At a regional level, the Pacific Islands Private Sector Organisation (PIPSO) told the Forum Economic Ministers that insurance for asset protection and business interruption to the private sector in response to the climate crisis can be expensive and inaccessible. “As climatic event severity increases as forecast, we will face significant issues in the insurance sector, which may require Government intervention to resolve,” PIFON’s submission to the Ministers states.

Just before the pandemic and writing for the Center for Global Development, Vijaya Ramachandran and Junaid Sadiq Masood asked, “Are the Pacific Islands Insurable?” They raised the need for transparency about the cost of insurance contracts and related exposure to disasters, anticipate that donors would need to subsidise premium payments in the same way they currently subsidise payouts post disaster, and suggest consideration be given to “linking premiums to the degree of resilience preparedness.”

Finally, they believe an overarching body, such as the Pacific Islands Forum, should “keep track of overall levels of indebtedness and encourage all actors to minimize duplication and administrative costs.”

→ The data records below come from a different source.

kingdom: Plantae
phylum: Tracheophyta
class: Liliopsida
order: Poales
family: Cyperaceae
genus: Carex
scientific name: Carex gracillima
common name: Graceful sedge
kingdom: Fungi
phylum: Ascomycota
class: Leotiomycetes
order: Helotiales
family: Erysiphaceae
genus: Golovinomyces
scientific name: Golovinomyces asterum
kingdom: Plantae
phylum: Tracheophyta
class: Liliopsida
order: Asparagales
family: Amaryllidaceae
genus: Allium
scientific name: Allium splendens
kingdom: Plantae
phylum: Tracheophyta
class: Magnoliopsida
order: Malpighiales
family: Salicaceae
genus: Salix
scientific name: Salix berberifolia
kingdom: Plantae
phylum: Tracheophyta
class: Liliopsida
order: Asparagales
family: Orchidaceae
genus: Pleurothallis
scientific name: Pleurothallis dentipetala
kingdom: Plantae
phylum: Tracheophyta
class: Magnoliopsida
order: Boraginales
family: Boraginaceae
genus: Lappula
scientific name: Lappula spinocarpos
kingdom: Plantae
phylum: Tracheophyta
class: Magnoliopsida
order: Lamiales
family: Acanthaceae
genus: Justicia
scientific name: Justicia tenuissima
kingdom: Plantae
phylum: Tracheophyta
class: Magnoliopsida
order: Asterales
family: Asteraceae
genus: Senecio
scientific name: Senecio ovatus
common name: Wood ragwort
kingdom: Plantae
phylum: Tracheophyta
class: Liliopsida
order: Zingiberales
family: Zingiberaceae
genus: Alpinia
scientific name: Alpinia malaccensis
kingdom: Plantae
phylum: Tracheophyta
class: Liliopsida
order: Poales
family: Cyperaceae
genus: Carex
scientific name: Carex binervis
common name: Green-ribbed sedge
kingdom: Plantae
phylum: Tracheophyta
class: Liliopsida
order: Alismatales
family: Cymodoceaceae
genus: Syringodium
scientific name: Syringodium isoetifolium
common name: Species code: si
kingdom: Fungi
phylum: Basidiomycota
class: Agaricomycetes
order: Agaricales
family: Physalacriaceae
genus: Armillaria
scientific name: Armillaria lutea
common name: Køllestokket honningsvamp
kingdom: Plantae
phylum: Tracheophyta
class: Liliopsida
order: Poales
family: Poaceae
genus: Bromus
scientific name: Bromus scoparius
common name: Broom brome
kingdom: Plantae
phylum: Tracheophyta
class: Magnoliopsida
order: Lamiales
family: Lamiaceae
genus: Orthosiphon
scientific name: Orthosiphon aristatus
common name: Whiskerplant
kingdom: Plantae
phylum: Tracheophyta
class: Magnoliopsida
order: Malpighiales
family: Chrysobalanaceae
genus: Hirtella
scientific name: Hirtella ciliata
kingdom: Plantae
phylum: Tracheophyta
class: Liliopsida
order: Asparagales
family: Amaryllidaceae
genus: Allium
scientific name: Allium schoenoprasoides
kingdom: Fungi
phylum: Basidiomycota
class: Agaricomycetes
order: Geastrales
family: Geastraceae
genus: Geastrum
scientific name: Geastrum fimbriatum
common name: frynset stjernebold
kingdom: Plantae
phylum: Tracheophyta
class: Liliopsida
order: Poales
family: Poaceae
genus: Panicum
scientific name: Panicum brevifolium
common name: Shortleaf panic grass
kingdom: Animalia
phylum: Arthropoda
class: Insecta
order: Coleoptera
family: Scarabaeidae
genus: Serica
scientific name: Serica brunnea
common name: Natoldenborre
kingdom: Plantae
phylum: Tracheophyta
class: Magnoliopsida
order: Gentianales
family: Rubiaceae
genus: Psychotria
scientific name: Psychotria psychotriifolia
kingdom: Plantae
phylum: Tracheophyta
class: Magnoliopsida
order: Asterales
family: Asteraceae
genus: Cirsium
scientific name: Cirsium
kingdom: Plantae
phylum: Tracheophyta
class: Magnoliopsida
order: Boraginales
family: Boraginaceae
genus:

“There may be political economy considerations for both PICs and donors to go the private insurance route (rather than the direct payout route) but these need to be explicit and carefully costed. This is especially the case if public funds are being directed to private companies and/or used to subsidise private insurers or their clients,” they write.

Managing the level of indebtedness, when COVID-19 has exacerbated concerns over the debt burden, remains one of the biggest issues in planning for climate finance, and insurance responses for our governments, and the longer the coronavirus crisis continues, the more intractable those challenges will become.